# Who is biting



## bentwoody66 (Aug 25, 2014)

http://pages.ebay.com/link/?nav=item.view&id=171433635140&alt=web If someone here on the cabe wins this bike for the 2 speed unit I'm in dire need of this rack! That is if the winner parts it out


----------



## Hubs-n-Spokes (Aug 26, 2014)

Parting this would be a damn shame. To those who know what it is anyway.


----------



## baronvoncatania (Aug 26, 2014)

*What make?*

Does someone know what make it is by the sprocket?


----------



## tripple3 (Aug 26, 2014)

*Cwc*



baronvoncatania said:


> Does someone know what make it is by the sprocket?
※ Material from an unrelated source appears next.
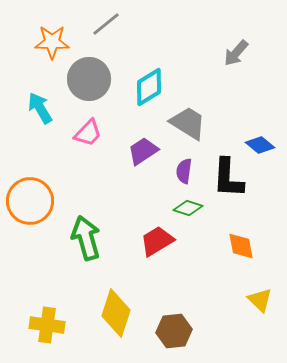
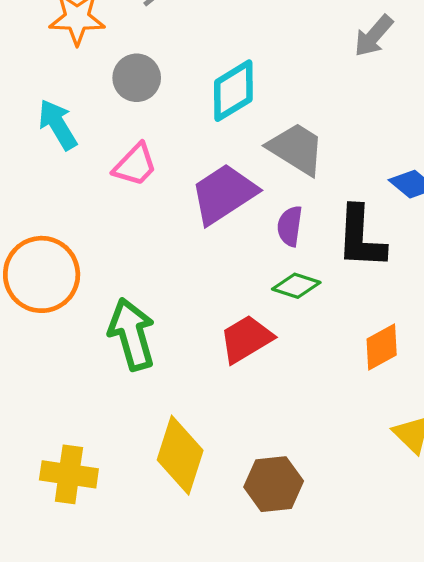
gray circle: (89, 79) -> (137, 78), size x0.7
purple trapezoid: (143, 151) -> (224, 194), size x1.4
orange diamond: (241, 246) -> (382, 347), turned 72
The sprocket and forks are Cleveland Welding Co. I think the rack too which figures....


----------



## baronvoncatania (Aug 26, 2014)

*What year approx?*

Anybody want to guess on a year? obviously pre war.


----------



## Freqman1 (Aug 26, 2014)

Based on the fork I say '36. V/r Shawn


----------



## bentwoody66 (Aug 26, 2014)

Its a 36 standard model. Bottom line of the year.


----------



## bentwoody66 (Aug 26, 2014)

Oh yea it is a roadmaster


----------